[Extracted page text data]

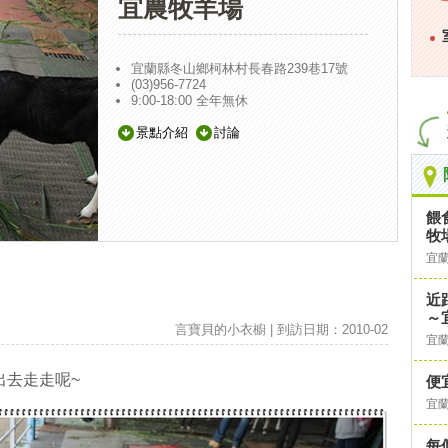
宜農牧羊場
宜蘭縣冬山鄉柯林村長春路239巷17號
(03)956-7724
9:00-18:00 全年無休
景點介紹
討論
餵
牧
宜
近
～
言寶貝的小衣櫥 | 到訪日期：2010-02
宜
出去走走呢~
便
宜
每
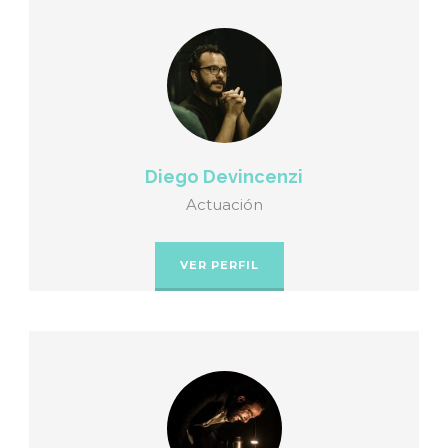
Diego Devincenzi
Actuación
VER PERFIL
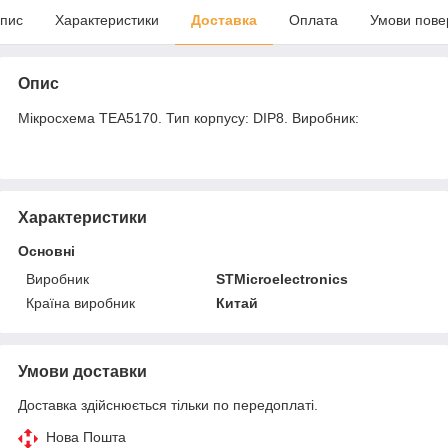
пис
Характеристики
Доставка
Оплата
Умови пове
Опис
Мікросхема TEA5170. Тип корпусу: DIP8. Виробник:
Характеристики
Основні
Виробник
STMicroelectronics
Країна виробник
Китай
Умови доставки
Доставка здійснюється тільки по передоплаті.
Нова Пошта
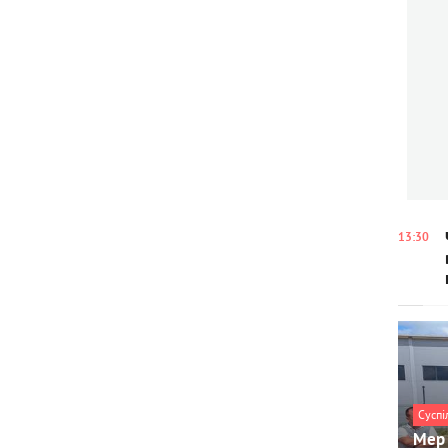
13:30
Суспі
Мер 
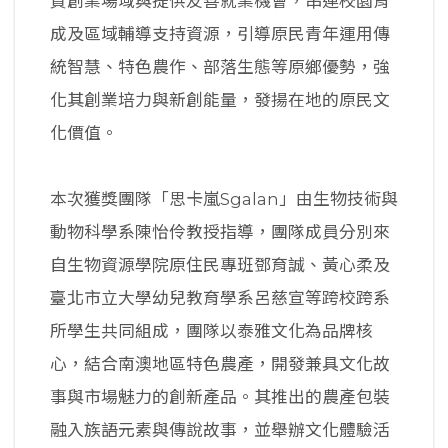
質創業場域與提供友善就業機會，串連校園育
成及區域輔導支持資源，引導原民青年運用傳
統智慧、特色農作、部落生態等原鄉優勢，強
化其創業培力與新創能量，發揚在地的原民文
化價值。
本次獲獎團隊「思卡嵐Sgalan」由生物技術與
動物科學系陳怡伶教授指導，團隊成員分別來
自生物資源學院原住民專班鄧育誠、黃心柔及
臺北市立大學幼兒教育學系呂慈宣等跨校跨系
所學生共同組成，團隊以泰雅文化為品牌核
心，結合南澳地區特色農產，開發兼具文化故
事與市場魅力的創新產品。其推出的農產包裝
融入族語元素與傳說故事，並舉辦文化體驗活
...
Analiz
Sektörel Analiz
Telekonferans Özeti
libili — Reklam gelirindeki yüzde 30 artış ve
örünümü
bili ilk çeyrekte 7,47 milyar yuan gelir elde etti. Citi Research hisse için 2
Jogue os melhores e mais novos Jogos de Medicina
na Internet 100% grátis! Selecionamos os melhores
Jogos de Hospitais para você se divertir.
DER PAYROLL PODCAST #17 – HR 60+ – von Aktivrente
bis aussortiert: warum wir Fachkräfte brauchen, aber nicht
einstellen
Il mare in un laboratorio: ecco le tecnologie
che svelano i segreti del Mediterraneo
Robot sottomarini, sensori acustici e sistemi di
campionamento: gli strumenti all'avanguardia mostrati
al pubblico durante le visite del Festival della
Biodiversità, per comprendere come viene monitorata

:: WHAT TO DO ::
Could you return exactly the stretch of the data above that starts at the line with "Sektörel Analiz" and ends at the line with "Biodiversità, per comprendere", both lines included?

:: SOLUTION FOR THIS EXERCISE ::
Sektörel Analiz
Telekonferans Özeti
libili — Reklam gelirindeki yüzde 30 artış ve
örünümü
bili ilk çeyrekte 7,47 milyar yuan gelir elde etti. Citi Research hisse için 2
Jogue os melhores e mais novos Jogos de Medicina
na Internet 100% grátis! Selecionamos os melhores
Jogos de Hospitais para você se divertir.
DER PAYROLL PODCAST #17 – HR 60+ – von Aktivrente
bis aussortiert: warum wir Fachkräfte brauchen, aber nicht
einstellen
Il mare in un laboratorio: ecco le tecnologie
che svelano i segreti del Mediterraneo
Robot sottomarini, sensori acustici e sistemi di
campionamento: gli strumenti all'avanguardia mostrati
al pubblico durante le visite del Festival della
Biodiversità, per comprendere come viene monitorata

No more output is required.